Unsere Schritte sind auf dem verharschten Boden deutlich zu hören. Nach etwa 200 Metern erreichen wir eine Kanzel. Eine kleine verschneite Wildwiese ist von lichtem Stangenholz umgeben. Dahinter folgt ein dunkler Fichtenbestand. „Hier habe ich in den vergangenen Tagen Muffelwild bestätigt“, flüstert mir der Forstmann zu.
Allerdings seien Muffel sehr unstet. Kommen sie drei Tage nacheinander, kann es am vierten plötzlich anders sein. Dieses Verhalten macht die Jagd sehr anspruchsvoll. Muffelwild gibt es auf dem Truppenübungsplatz erst seit den 1970er Jahren. Es wurde damals zur Bereicherung der vorkommenden Wildarten angesiedelt. Davor waren nur Reh- und Schwarzwild heimisch. Seit knapp zehn Jahren gesellt sich eine weitere Schalenwildart dazu: das Rotwild.

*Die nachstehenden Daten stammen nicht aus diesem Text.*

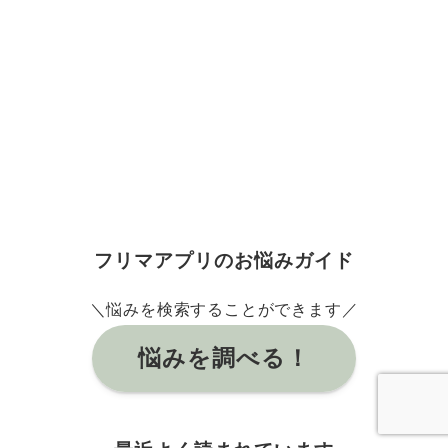
フリマアプリのお悩みガイド
＼悩みを検索することができます／
悩みを調べる！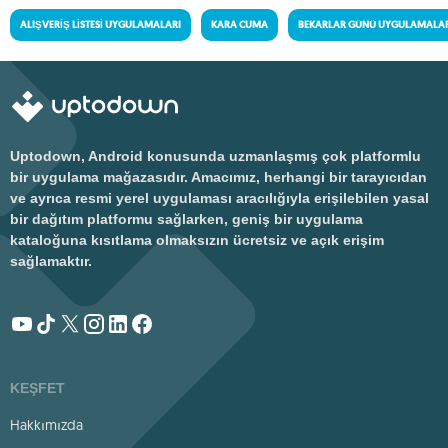
ALIŞVERIŞ LISTESI UYGULAMALARI
KARA CUMA
BEKARLAR GÜNÜ UYGULAMALAR
Uptodown, Android konusunda uzmanlaşmış çok platformlu
bir uygulama mağazasıdır. Amacımız, herhangi bir tarayıcıdan
ve ayrıca resmi yerel uygulaması aracılığıyla erişilebilen yasal
bir dağıtım platformu sağlarken, geniş bir uygulama
kataloğuna kısıtlama olmaksızın ücretsiz ve açık erişim
sağlamaktır.
KEŞFET
Hakkımızda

Inzwischen ist es hell geworden. Eine dichte Nebelbank steht am Himmel. Die Sicht in Bodennähe ist jedoch klar. Erneut lasse ich meinen Blick von rechts nach links schweifen. Was ist das? Da bewegt sich doch etwas! Etwa 20 Meter neben der Kanzel wechseln – wie aus dem Nichts – zwei Muffel durch das Stangenholz. „Ein Widder“, freue ich mich. Während das Muffelwild an uns vorbeizieht, hebt der Förster vorsichtig sein Fernglas.
„Das zweite ist ebenfalls ein Widder“, sagt er, „etwas jünger als der erste“. Kurz darauf treten beide vor uns aus. „Was für ein Anblick“, denke ich mir. Noch nie hatte ich zwei Widder auf dem Ansitz vor mir und konnte sie so genau beobachten. „Der stärkere von beiden ist ein 1er Widder“, erklärt mir mein Jagdführer. Das Alter lässt sich beim Muffelwild gut an den Schnecken ablesen. Auch die Gestalt des Körpers lässt erahnen, dass es sich um einen älteren Widder handeln muss. Nach einigen Minuten ziehen „die Herren“ weiter.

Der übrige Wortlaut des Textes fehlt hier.